Dr. Christine Karen Cassel

When I first began in this field, the standard rounds we would make in the hospital: we would come in, talk with the patient, listen to their heart and their lungs, maybe feel the abdomen. If the patient was in a wet bed it wasn’t our problem, it was a nursing problem. You would leave the room never knowing whether the patient was able to walk or not.

And if the patient was confused, all too often you said, “Well, that’s sundowning, that happens with older people.” So the whole range of functional issues that really make a difference between whether an elder person can live alone, or has to be in a nursing home, were things that we didn’t have a clue about how to address. Urinary incontinence, mental confusion, and walking or ambulation, and the strength of somebody’s ability to get themselves to the bathroom, or even out of bed.
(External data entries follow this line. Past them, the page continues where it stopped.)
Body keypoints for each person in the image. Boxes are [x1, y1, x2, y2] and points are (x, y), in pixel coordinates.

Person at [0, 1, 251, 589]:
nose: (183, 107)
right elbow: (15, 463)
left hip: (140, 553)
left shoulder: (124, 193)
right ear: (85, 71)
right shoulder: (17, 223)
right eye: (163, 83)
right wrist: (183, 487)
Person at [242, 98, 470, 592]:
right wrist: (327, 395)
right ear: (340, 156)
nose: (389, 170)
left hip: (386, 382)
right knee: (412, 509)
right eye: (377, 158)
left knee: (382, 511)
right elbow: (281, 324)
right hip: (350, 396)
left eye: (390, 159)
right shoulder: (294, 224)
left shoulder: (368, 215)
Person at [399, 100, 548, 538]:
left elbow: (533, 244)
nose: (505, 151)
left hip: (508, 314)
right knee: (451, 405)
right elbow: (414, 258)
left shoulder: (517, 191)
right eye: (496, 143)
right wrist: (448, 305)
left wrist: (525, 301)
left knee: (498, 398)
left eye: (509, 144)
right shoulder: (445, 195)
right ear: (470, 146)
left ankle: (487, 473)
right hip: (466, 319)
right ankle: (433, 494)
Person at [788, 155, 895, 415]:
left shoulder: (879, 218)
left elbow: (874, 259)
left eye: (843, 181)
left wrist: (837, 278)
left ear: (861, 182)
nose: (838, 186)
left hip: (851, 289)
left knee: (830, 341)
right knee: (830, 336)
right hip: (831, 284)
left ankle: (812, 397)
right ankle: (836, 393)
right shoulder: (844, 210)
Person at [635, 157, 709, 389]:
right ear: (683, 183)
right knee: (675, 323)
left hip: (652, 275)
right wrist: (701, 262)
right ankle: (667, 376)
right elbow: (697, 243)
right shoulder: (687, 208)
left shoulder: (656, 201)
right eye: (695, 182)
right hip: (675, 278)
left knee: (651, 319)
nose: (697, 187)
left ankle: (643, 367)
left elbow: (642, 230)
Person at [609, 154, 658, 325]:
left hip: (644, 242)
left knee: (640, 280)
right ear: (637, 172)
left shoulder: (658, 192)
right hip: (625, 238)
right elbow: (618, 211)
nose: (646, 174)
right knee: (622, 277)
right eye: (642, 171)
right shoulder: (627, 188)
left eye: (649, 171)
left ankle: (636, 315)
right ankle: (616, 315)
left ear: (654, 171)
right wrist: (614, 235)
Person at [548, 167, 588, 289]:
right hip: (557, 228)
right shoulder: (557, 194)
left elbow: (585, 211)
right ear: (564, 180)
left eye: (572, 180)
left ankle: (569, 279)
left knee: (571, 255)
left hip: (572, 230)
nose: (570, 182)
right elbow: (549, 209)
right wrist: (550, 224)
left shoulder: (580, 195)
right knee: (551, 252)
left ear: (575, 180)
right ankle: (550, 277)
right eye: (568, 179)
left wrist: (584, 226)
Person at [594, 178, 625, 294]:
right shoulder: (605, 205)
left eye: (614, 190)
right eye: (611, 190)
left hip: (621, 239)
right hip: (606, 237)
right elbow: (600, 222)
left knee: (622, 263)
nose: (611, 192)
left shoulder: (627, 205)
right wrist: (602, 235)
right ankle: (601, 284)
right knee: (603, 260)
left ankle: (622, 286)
And maybe I’m just a sensible woman or something, but it just seemed to me there needed to be a lot more attention on these common problems of older people, which we weren’t learning enough about. And so the idea of having a field of geriatric medicine where I could do that, that would be morally needed and make a contribution to people who needed help. At the same time that it would be full of important ethical issues that needed study and analysis, and that were philosophically challenging. The reason why intergenerational connection is so important is to give real meaning and vitality to our aging society. Because we’re moving from a society where a hundred years ago 5 percent of the population was over 65, to 20 years from now 20 percent of the population will be over 65. That means one out of five people, everywhere you go—in the movie theaters, in the grocery stores, in the airports, on the golf courses— wherever you are, are going to be “senior citizens.” To marginalize and make irrelevant one-fifth of the population is just not a smart thing for our society to do. Plus, people are healthier and more independent as they age these days, and that’s going to continue, too. So we can’t afford as a society not to take advantage of the skills and contribution of that whole segment of our population. So it’s very important to me that we find ways that younger people can interact with older people, to counteract stereotypes, ageism, negative attitudes about their own aging, and to help reinforce the connections within their own families.

Many of my colleagues in medicine say to me, “How can you do this. It’s so depressing, and it’s so frustrating, because nobody ever gets better.” Well, if you look at most of medicine, there are very few dramatic cures anymore. What we’ve done is we’ve managed to make people able to live better with chronic illness—with heart disease, even with cancer. And geriatrics is just like that.

When you help somebody live better, with multiple medical problems, or even help them die better, at the end of their life, their family and that patient are hugely grateful. And I find it very rewarding and so I tell people "what do you mean?" I think this is actually a very rewarding and satisfying field.